Homesick

It’s amazing how one small expression can get your mind musing. At a recent event a speaker mentioned this unique word that’s hard to define or translate: ‘Sehnsucht.’ It’s a deep German word that captures a homesick, nostalgic longing for a place you’ve never actually been. Writers like C.S. Lewis and others have explored this feeling and tried to describe it: a yearning, an ache, a desire for something just out of reach. For believers, it’s the ache for the new heavens and new earth, wherein dwells righteousness. A world not broken by sin. A world made right. A world remade by God. That longing… is Sehnsucht.

I remember the year 2000. I was living in Honduras, far back in the mountains with a missionary family, teaching in a little mission school. It was a beautiful country—lush, green, and full of life—but it wasn’t home. My heart was in Missouri. I was young, but that didn’t stop the ache in my chest that came and went like waves. I was homesick.

Every week, my mother would write me a letter. I lived for those messages. The mail didn’t reach our village, so we had to wait for someone traveling back from the larger town to bring it along. I would sometimes hitch a ride out on Saturday morning just to check the mail. Then, I’d catch another ride back Saturday evening, hoping for even one envelope with familiar handwriting and a Missouri postmark. Her words brought comfort. They reminded me of who I was, where I came from, and what I was headed back to. Home.

There’s a different kind of homesickness I carry now. It’s deeper, quieter, and stronger. It’s Sehnsucht. The longing for a homeland I’ve never been to—but one I was made for.

The Bible speaks of this ache. Hebrews 11 tells us of men and women who lived by faith—”strangers and pilgrims on the earth”—and who “desire a better country, that is, a heavenly one. Therefore God is not ashamed to be called their God, for He has prepared a city for them” (Hebrews 11:16 NKJV). It’s the city with foundations, “whose builder and maker is God” (Hebrews 11:10). That passage always stirs something in me. Those saints of old had their eyes fixed on something they couldn’t yet see. They were homesick for heaven.
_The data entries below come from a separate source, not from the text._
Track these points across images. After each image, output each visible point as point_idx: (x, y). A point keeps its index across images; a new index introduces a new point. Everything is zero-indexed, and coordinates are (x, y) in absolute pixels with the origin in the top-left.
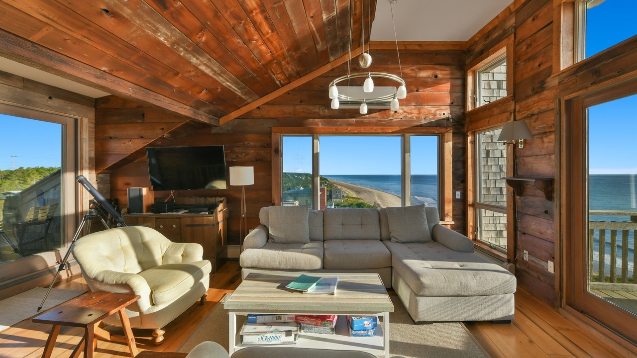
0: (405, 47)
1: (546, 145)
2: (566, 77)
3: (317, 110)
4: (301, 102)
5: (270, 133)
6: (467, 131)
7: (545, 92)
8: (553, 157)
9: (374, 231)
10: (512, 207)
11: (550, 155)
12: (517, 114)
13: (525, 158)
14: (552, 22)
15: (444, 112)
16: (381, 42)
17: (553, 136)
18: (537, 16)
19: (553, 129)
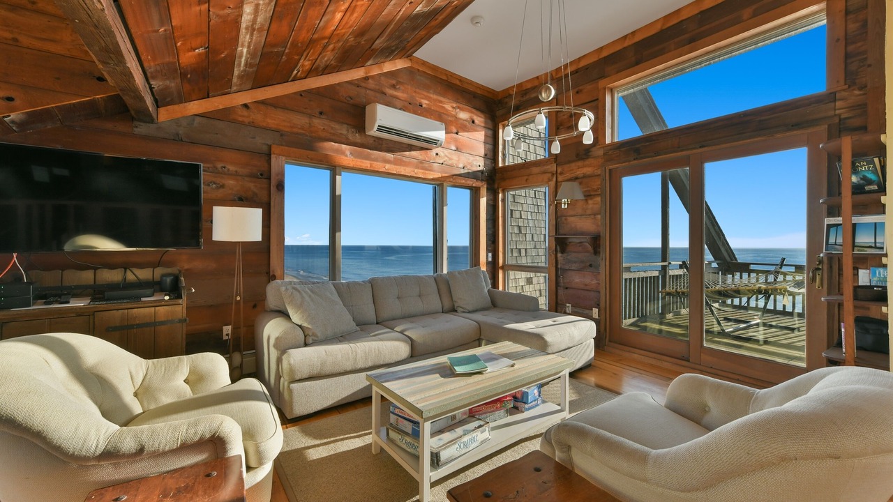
0: (447, 77)
1: (590, 206)
2: (610, 150)
3: (344, 132)
4: (321, 113)
5: (269, 155)
6: (498, 188)
7: (590, 160)
8: (599, 216)
9: (435, 302)
10: (554, 264)
11: (595, 215)
12: (559, 176)
13: (568, 218)
14: (598, 99)
15: (478, 164)
16: (424, 61)
17: (598, 199)
18: (581, 91)
19: (600, 192)
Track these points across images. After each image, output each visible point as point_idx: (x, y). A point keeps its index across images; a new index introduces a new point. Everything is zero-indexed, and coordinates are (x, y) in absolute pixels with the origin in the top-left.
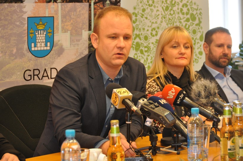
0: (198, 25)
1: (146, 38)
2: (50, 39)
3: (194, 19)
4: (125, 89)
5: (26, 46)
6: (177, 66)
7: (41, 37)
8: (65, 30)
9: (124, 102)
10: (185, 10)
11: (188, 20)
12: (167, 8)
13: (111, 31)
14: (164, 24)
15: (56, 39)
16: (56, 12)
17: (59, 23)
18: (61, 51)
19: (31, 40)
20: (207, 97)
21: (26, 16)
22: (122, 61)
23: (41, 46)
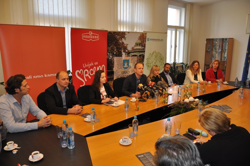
0: (163, 61)
1: (150, 64)
2: (128, 65)
3: (162, 59)
4: (142, 84)
5: (122, 66)
6: (156, 75)
7: (126, 64)
8: (131, 63)
9: (141, 87)
10: (160, 57)
11: (160, 60)
12: (156, 57)
13: (139, 67)
14: (155, 61)
15: (129, 65)
16: (130, 59)
17: (130, 61)
18: (130, 67)
19: (124, 65)
20: (161, 85)
21: (123, 60)
22: (142, 74)
23: (126, 66)
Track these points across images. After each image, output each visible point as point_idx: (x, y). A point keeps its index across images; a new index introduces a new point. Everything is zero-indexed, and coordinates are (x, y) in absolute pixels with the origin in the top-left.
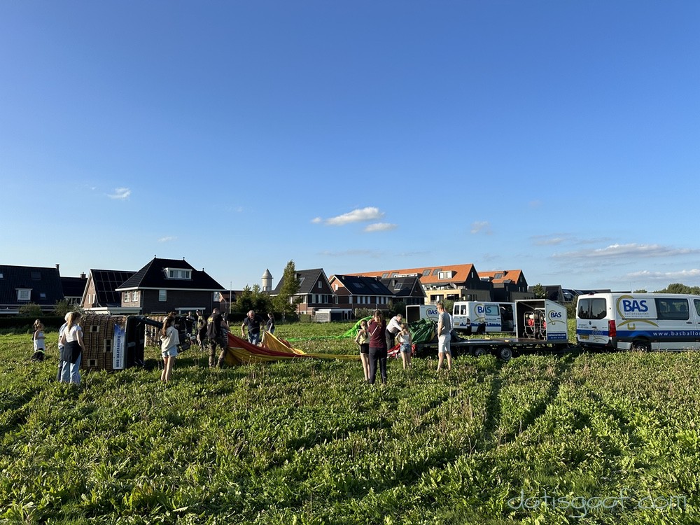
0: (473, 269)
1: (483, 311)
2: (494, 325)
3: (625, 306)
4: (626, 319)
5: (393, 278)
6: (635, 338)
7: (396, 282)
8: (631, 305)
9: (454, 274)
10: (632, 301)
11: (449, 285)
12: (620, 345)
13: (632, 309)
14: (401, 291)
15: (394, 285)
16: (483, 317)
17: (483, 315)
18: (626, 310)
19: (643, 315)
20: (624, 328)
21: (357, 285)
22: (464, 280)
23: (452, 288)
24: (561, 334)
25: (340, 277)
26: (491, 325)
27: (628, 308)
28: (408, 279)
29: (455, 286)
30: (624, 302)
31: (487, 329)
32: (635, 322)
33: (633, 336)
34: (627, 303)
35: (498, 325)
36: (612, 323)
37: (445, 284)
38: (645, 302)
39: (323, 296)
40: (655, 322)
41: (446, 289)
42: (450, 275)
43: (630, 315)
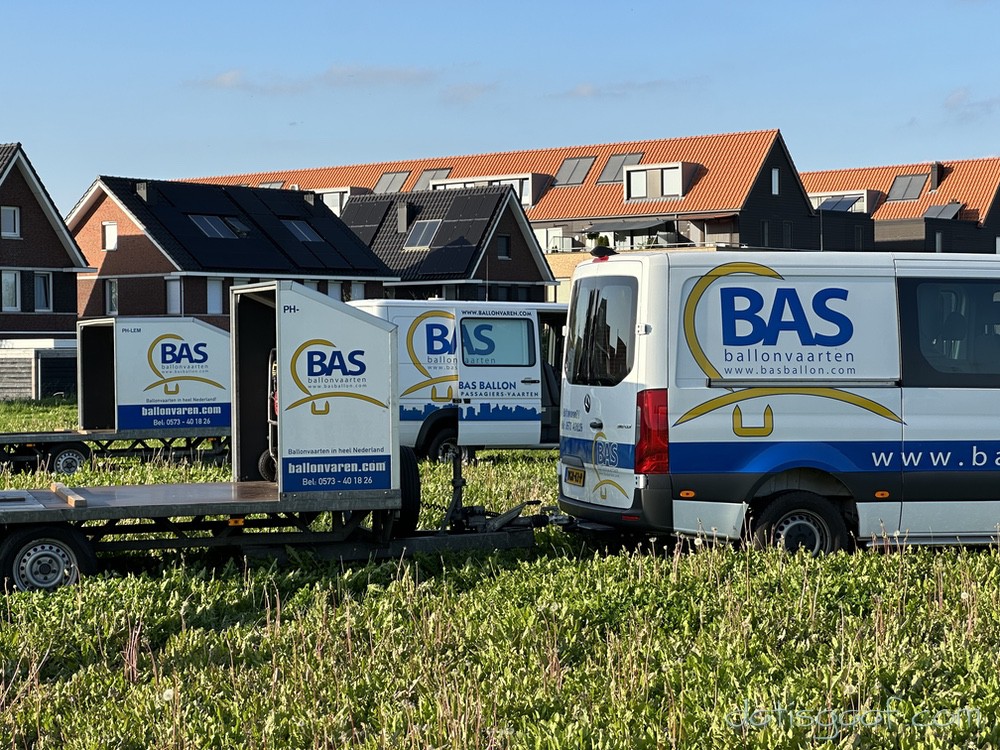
0: (778, 154)
1: (449, 348)
2: (504, 414)
3: (730, 316)
4: (728, 385)
5: (400, 197)
6: (765, 478)
7: (413, 213)
8: (765, 314)
9: (693, 176)
10: (768, 291)
11: (668, 226)
12: (689, 515)
13: (766, 334)
14: (432, 255)
15: (402, 227)
16: (452, 376)
17: (451, 365)
18: (730, 338)
19: (824, 364)
20: (715, 428)
21: (212, 227)
22: (735, 204)
23: (682, 241)
24: (360, 460)
25: (124, 188)
26: (488, 414)
27: (744, 328)
28: (464, 201)
29: (694, 233)
30: (728, 295)
31: (468, 432)
32: (775, 401)
33: (755, 468)
34: (742, 304)
35: (522, 414)
36: (652, 403)
37: (653, 222)
38: (842, 294)
39: (27, 280)
40: (888, 397)
41: (653, 246)
42: (674, 182)
43: (753, 363)
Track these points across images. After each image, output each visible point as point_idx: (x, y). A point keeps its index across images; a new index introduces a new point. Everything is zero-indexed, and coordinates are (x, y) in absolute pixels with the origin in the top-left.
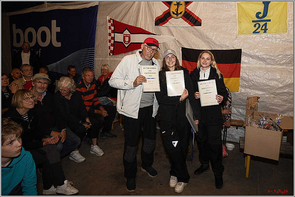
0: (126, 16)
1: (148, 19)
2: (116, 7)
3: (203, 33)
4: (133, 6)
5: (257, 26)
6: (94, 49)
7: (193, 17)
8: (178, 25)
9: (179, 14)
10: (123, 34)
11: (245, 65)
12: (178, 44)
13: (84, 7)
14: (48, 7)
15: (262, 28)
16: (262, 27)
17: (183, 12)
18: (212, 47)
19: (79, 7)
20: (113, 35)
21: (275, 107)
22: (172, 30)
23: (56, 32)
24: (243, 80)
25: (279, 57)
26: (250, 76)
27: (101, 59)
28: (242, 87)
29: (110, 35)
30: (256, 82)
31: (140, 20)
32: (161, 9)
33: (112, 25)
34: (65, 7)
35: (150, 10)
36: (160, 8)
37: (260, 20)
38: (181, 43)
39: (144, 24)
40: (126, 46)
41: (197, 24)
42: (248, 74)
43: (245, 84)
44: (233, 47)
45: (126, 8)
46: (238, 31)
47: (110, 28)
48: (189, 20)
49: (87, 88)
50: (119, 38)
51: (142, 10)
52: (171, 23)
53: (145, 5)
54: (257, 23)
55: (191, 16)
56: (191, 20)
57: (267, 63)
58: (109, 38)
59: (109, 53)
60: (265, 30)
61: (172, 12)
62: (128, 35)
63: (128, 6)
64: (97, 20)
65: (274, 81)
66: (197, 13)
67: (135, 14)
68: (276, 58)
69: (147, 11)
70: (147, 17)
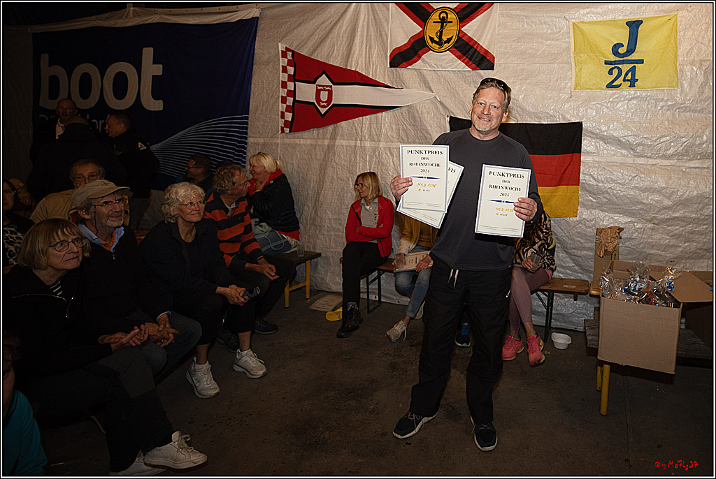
0: (323, 43)
1: (375, 52)
2: (300, 23)
5: (616, 72)
6: (247, 118)
7: (476, 50)
8: (442, 66)
9: (445, 42)
10: (315, 85)
11: (590, 159)
12: (441, 108)
13: (224, 20)
14: (134, 16)
15: (625, 77)
16: (626, 74)
17: (454, 38)
18: (518, 116)
19: (212, 19)
20: (291, 86)
21: (657, 252)
22: (429, 78)
23: (153, 76)
24: (587, 191)
25: (662, 140)
26: (602, 181)
27: (263, 141)
28: (584, 206)
29: (284, 85)
30: (614, 195)
31: (357, 52)
32: (405, 31)
33: (290, 63)
34: (178, 20)
35: (380, 32)
36: (403, 28)
37: (622, 59)
38: (449, 107)
39: (364, 62)
40: (323, 111)
41: (484, 64)
43: (591, 200)
44: (564, 118)
45: (324, 26)
46: (573, 83)
47: (284, 70)
48: (467, 57)
49: (227, 210)
50: (306, 92)
51: (362, 31)
52: (427, 63)
54: (614, 66)
55: (472, 47)
56: (472, 56)
57: (637, 154)
58: (283, 92)
59: (282, 128)
60: (633, 82)
61: (430, 37)
62: (327, 86)
63: (329, 21)
64: (255, 51)
66: (484, 42)
67: (344, 39)
68: (656, 143)
69: (373, 34)
70: (373, 46)
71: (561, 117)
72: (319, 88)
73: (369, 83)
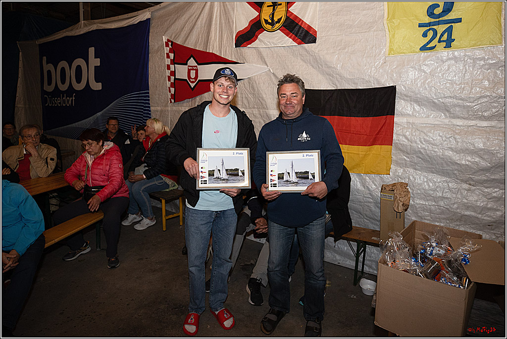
0: (191, 33)
1: (225, 36)
2: (176, 20)
3: (319, 57)
4: (202, 15)
5: (430, 34)
6: (148, 93)
8: (273, 43)
11: (405, 120)
12: (274, 79)
13: (131, 23)
15: (440, 38)
16: (442, 35)
17: (283, 18)
18: (337, 83)
19: (124, 24)
20: (172, 67)
21: (473, 214)
22: (264, 54)
24: (401, 150)
25: (480, 102)
26: (416, 142)
27: (160, 109)
28: (398, 164)
29: (168, 67)
30: (428, 155)
31: (213, 38)
33: (171, 51)
35: (228, 19)
36: (244, 14)
39: (218, 45)
40: (193, 85)
41: (308, 38)
42: (409, 137)
43: (405, 159)
44: (379, 83)
46: (388, 49)
47: (168, 56)
48: (293, 34)
50: (182, 72)
51: (216, 21)
52: (262, 41)
53: (220, 11)
54: (428, 28)
55: (297, 24)
56: (298, 32)
58: (168, 73)
59: (170, 100)
60: (449, 43)
61: (264, 19)
62: (194, 66)
65: (468, 154)
66: (308, 18)
67: (205, 29)
68: (474, 104)
69: (223, 22)
70: (224, 33)
71: (375, 83)
72: (190, 68)
73: (222, 61)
Peter speaks of it too, in words that carry a holy hope: “Nevertheless we, according to His promise, look for new heavens and a new earth in which righteousness dwells” (2 Peter 3:13). What a day that will be—no more sin or Satan, no more injustice, no more wars or rumors of wars. A world where Jesus reigns in total righteousness.

A few years back I wrote these words, and they still ring true today:

“I am excited about the world to come. A new heavens and new earth wherein dwells only righteousness. No more sin and Satan. No more injustice. No more wars and rumors of wars. No more fraudulent behavior. Where I become more of what I always wanted to be. More like Him. He will make it worth being there. He will be the Light. The Attraction. The Reason. The Restorer. The Joy. Can you imagine getting a New World like this along with Him? I am excited about the world to come!”
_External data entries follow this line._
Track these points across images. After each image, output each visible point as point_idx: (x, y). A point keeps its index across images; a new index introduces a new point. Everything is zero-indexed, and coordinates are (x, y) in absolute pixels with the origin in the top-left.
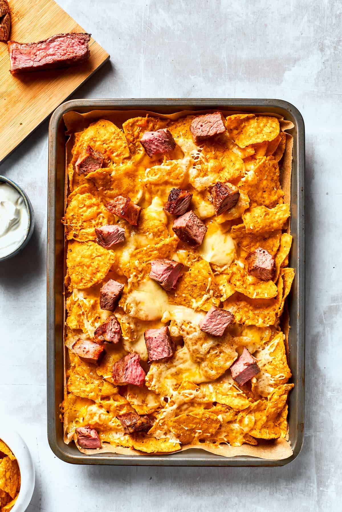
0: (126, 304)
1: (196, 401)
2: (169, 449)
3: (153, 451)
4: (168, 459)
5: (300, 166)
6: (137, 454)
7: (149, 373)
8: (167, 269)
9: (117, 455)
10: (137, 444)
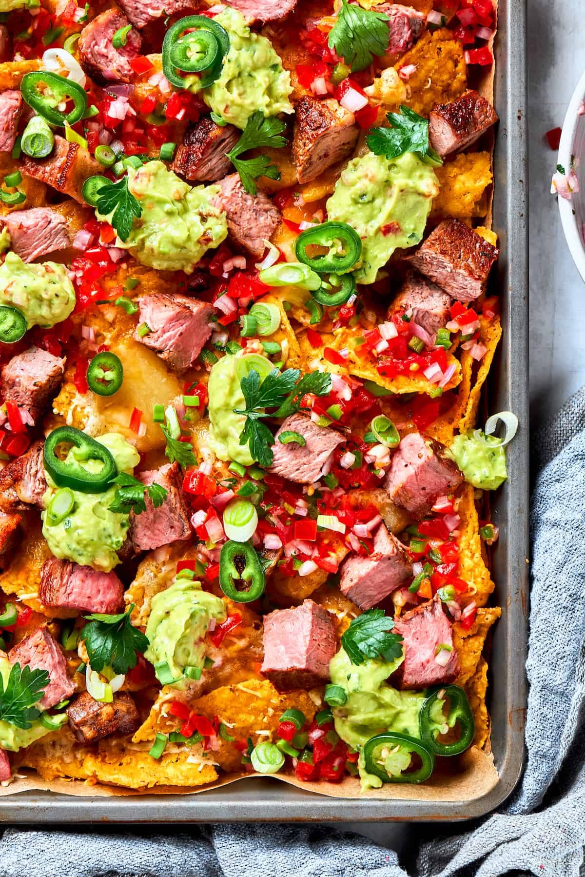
0: (72, 407)
1: (255, 653)
2: (187, 778)
3: (145, 784)
4: (183, 804)
5: (513, 56)
6: (106, 793)
7: (135, 584)
8: (176, 318)
9: (53, 798)
10: (106, 768)
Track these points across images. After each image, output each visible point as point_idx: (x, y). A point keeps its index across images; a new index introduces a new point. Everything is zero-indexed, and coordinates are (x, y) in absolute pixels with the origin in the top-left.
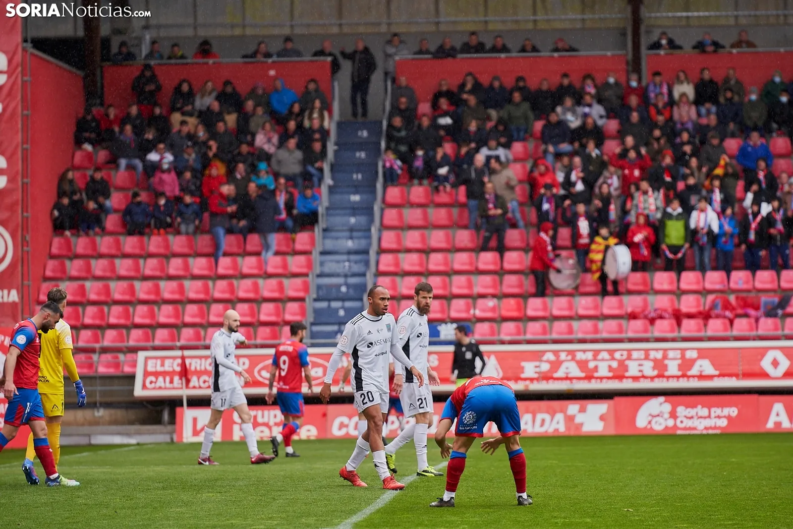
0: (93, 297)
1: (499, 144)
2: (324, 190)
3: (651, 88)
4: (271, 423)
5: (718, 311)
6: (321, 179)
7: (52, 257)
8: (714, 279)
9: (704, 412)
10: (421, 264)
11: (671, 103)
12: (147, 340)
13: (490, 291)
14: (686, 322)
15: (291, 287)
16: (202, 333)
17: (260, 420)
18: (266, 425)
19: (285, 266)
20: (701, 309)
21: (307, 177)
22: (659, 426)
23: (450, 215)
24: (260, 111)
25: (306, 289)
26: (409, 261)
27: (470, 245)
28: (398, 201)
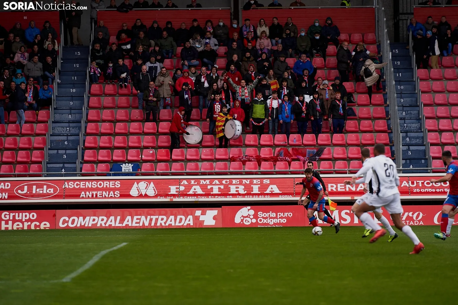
1: (157, 60)
2: (55, 86)
3: (244, 28)
4: (24, 220)
5: (282, 157)
6: (53, 79)
8: (280, 138)
9: (274, 215)
10: (111, 129)
11: (256, 37)
13: (151, 144)
14: (263, 163)
15: (36, 141)
17: (17, 218)
18: (21, 221)
19: (32, 129)
20: (273, 155)
21: (45, 78)
22: (248, 222)
23: (128, 100)
24: (18, 39)
25: (44, 143)
26: (104, 127)
27: (139, 118)
28: (98, 92)
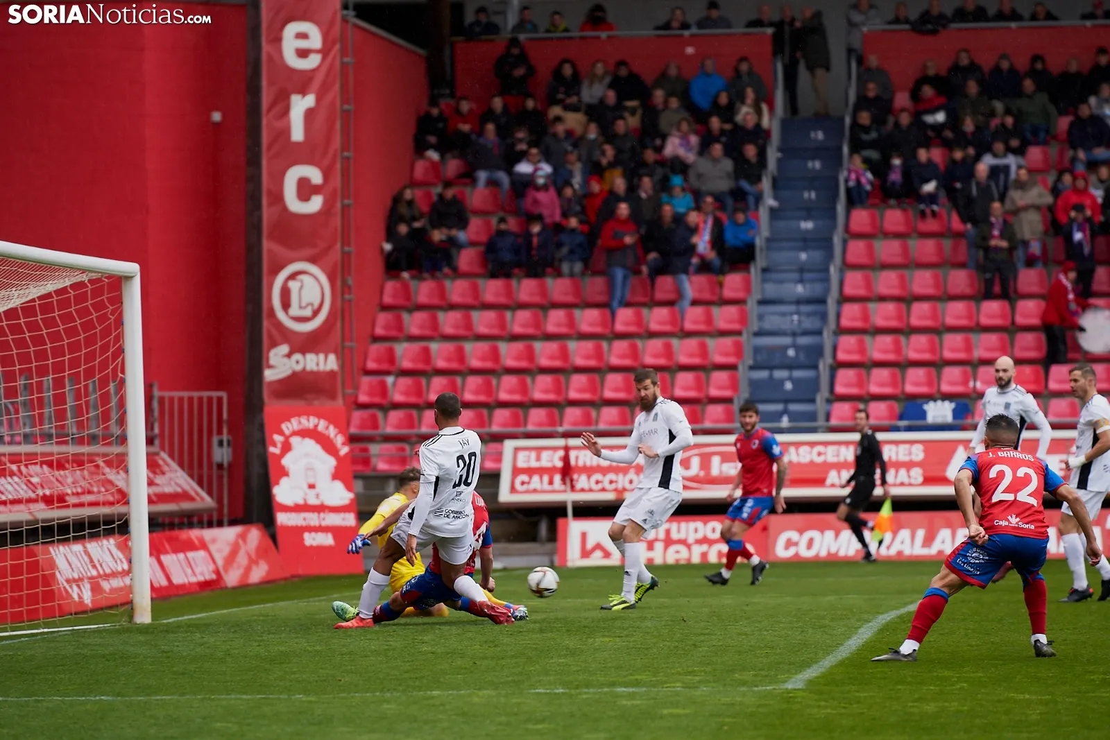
0: (441, 364)
1: (1009, 150)
2: (763, 214)
4: (691, 540)
6: (759, 198)
7: (385, 308)
10: (900, 318)
12: (517, 425)
15: (718, 349)
16: (594, 413)
17: (675, 535)
18: (683, 542)
19: (709, 320)
21: (739, 195)
23: (940, 249)
24: (674, 103)
25: (739, 352)
26: (882, 314)
27: (968, 291)
28: (867, 229)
That’s what keeps us going, isn’t it? That’s what steadies us in the sometimes overwhelming weariness of the now. This world is groaning under the weight of sin, and our spirits groan too. The Apostle Paul described it in Romans 8:23: “Even we ourselves groan within ourselves, eagerly waiting for the adoption, the redemption of our body.”

It’s homesickness, plain and simple. Sehnsucht. But it’s not a hopeless ache; it’s a homesickness anchored in a promise. Jesus said in John 14:2–3, “In My Father’s house are many mansions… I go to prepare a place for you… that where I am, there you may be also.”

I believe Him. Just like I used to scan the faces of those returning from the city to see if they carried letters, I now watch the sky. One day, we will see Him break through the clouds, and everything we longed for will finally be fulfilled. Revelation 21 says it like this: “And I saw a new heaven and a new earth… and there shall be no more death, nor sorrow, nor crying. There shall be no more pain, for the former things have passed away.”

Yes, I am homesick. But this time, it’s not the Missouri home I long for. It’s something higher. Something brighter. Something eternal. And the same God who comforted me in Honduras with letters from home now comforts me with letters from heaven. His Word is full of reminders. Full of hope. Full of promise. I keep opening the pages and reading the mail. And one day soon, He’ll come back and take us there to be with Him forever.

Until then, let’s not get too comfortable here. Let’s keep longing. Let’s keep watching. Let’s keep living like strangers and pilgrims—faithful, hopeful, and homesick—for a country we’ve never seen, but one we already belong to.